The oxygen molecule will then look regain an electron, or pass it's extra energy of vibration by means of photons, until the original radioactive energy is spread among so many molecules of air, it is undetectable.
Your piece of paper will also do the same job, absorbing low energy particles and having its electrons slightly shook by the incoming energy.
Following Jon's comment below, it should be noted how the penetrative power changes with the type of radiation involved.
From Wikipedia Radioactive Decay

Alpha particles generally have a kinetic energy of about 5 MeV, and a velocity in the vicinity of 5% the speed of light. They are a highly ionizing form of particle radiation, and (when resulting from radioactive alpha decay) have low penetration depth.
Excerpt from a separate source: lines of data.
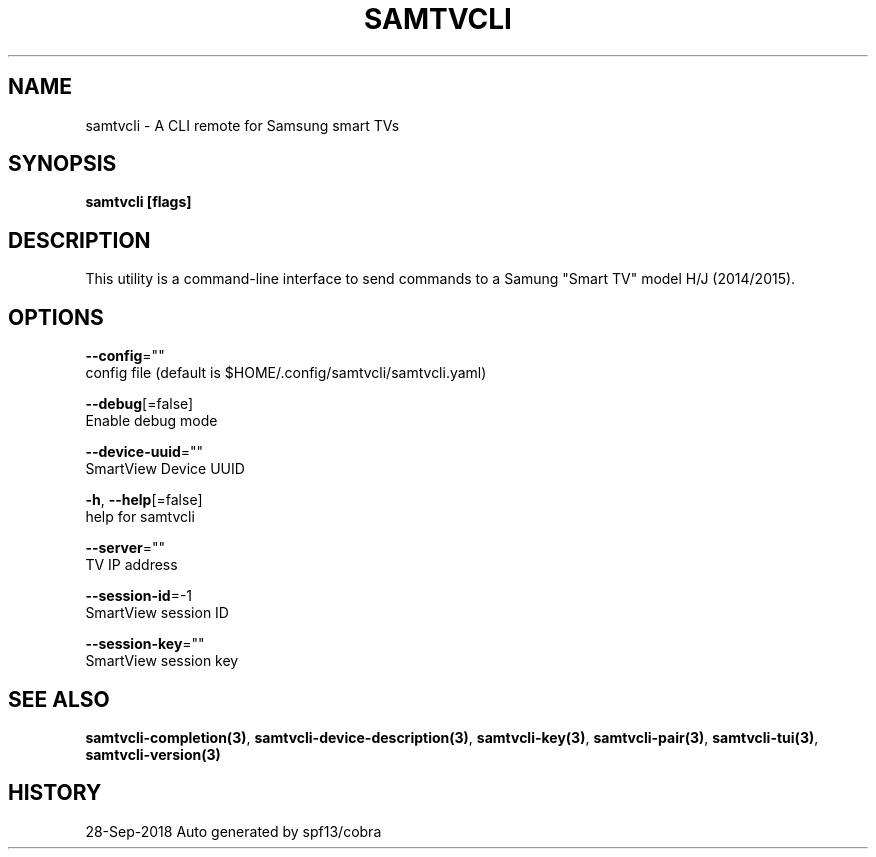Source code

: .TH "SAMTVCLI" "3" "Sep 2018" "Auto generated by spf13/cobra" "" 
.nh
.ad l


.SH NAME
.PP
samtvcli \- A CLI remote for Samsung smart TVs


.SH SYNOPSIS
.PP
\fBsamtvcli [flags]\fP


.SH DESCRIPTION
.PP
This utility is a command\-line interface to send commands to a
Samung "Smart TV" model H/J (2014/2015).


.SH OPTIONS
.PP
\fB\-\-config\fP=""
    config file (default is $HOME/.config/samtvcli/samtvcli.yaml)

.PP
\fB\-\-debug\fP[=false]
    Enable debug mode

.PP
\fB\-\-device\-uuid\fP=""
    SmartView Device UUID

.PP
\fB\-h\fP, \fB\-\-help\fP[=false]
    help for samtvcli

.PP
\fB\-\-server\fP=""
    TV IP address

.PP
\fB\-\-session\-id\fP=\-1
    SmartView session ID

.PP
\fB\-\-session\-key\fP=""
    SmartView session key


.SH SEE ALSO
.PP
\fBsamtvcli\-completion(3)\fP, \fBsamtvcli\-device\-description(3)\fP, \fBsamtvcli\-key(3)\fP, \fBsamtvcli\-pair(3)\fP, \fBsamtvcli\-tui(3)\fP, \fBsamtvcli\-version(3)\fP


.SH HISTORY
.PP
28\-Sep\-2018 Auto generated by spf13/cobra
They are able to be stopped by a few centimeters of air, or by the skin.
Beta decay (β-decay) is a type of radioactive decay in which a beta ray (an energetic electron or positron) and an associated antineutrino or neutrino are emitted from an atomic nucleus. Beta rays can penetrate several millimetres of aluminium.
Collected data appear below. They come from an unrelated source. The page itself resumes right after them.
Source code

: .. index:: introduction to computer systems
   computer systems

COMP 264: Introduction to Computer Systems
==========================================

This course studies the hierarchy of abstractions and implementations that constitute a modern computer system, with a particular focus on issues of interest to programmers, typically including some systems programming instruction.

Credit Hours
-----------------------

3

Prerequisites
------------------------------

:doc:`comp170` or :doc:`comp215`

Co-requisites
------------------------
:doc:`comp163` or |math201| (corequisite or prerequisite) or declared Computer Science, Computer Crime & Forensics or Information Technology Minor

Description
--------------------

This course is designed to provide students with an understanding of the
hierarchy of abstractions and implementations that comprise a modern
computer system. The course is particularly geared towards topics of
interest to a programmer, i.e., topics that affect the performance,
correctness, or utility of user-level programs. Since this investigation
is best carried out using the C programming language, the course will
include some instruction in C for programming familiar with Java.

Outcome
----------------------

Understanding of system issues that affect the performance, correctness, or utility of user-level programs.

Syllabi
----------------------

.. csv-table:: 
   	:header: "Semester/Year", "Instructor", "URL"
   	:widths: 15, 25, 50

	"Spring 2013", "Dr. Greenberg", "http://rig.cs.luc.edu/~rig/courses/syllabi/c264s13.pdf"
Gamma rays (radiation) is extremely high-frequency electromagnetic radiation and therefore consists of high-energy photons. Shielding from gamma rays requires large amounts of mass. Gamma rays are better absorbed by materials with high atomic numbers and high density, although neither effect is important compared to the total mass per area in the path of the gamma ray. For this reason, a lead shield is only modestly better (20–30% better) as a gamma shield than an equal mass of another shielding material, such as aluminium, concrete, water or soil; lead's major advantage is not in lower weight, but rather its compactness due to its higher density.

From Half Life Wikipedia

The half-life of a substance is the time it takes for half of the substance to decay. The word "half-life" was first used when talking about radioactive elements where the number of atoms get smaller over time. It is now used in many other situations. A Geiger-Muller detector can be used to measure the half-life; it is the time when the activity is half of the original.
Note that half-life is defined as a probability. Half-life is the expected value when half the number of atoms have decayed. Carbon-14 has a half-life of 5730 years. Taking one atom of C-14, this will either have decayed after 5730 years, or it will not. But if this experiment is repeated again and again, it will be seen that the atom decays within the half life 50% of the time.